DIRECTIVE: Collect all lines below with the string "sizing".

(Stored data entries)
☆ ☆ ☆ ☆

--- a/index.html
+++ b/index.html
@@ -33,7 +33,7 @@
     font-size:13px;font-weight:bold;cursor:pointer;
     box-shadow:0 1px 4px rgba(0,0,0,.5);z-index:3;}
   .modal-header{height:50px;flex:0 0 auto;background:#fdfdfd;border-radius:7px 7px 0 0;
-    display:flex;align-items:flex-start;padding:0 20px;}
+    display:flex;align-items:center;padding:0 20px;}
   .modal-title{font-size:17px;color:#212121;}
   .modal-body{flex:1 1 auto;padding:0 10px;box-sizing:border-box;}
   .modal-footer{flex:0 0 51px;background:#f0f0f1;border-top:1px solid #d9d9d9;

☆ ☆ ☆ ☆

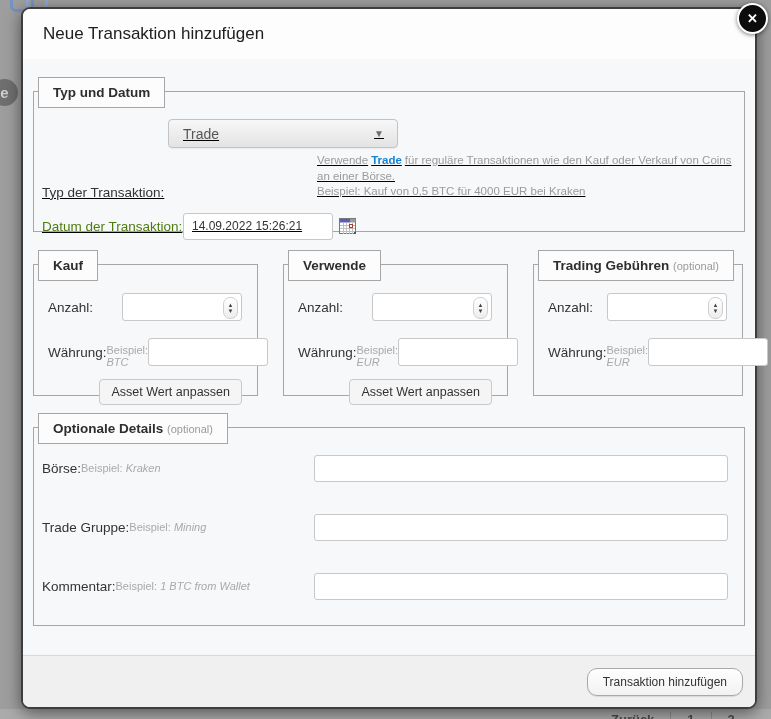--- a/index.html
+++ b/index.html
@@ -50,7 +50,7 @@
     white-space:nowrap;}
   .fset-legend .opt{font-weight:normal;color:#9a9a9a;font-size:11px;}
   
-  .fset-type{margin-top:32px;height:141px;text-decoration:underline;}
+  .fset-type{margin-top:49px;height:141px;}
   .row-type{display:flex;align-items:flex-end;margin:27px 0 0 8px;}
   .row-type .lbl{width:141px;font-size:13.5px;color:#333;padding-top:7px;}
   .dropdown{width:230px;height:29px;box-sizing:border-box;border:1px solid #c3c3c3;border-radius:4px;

☆ ☆ ☆ ☆

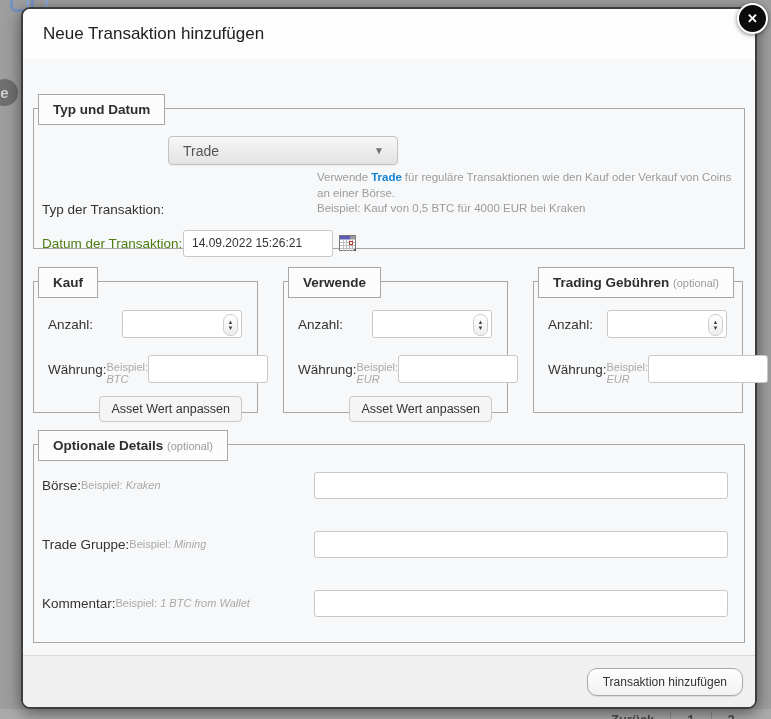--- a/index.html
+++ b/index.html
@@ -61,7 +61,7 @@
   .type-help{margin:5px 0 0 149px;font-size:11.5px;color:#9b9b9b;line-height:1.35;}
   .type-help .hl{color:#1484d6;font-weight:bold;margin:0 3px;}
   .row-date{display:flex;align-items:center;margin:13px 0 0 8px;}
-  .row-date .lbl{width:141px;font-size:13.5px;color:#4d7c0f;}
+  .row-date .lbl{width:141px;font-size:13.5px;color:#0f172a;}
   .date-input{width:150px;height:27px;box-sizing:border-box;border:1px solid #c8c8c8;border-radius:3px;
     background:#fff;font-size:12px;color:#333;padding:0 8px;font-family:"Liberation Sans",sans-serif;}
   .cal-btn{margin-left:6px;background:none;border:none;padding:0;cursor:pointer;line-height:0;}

☆ ☆ ☆ ☆

EXERCISE SOLUTION:
   .modal-body{flex:1 1 auto;padding:0 10px;box-sizing:border-box;}
   .dropdown{width:230px;height:29px;box-sizing:border-box;border:1px solid #c3c3c3;border-radius:4px;
   .date-input{width:150px;height:27px;box-sizing:border-box;border:1px solid #c8c8c8;border-radius:3px;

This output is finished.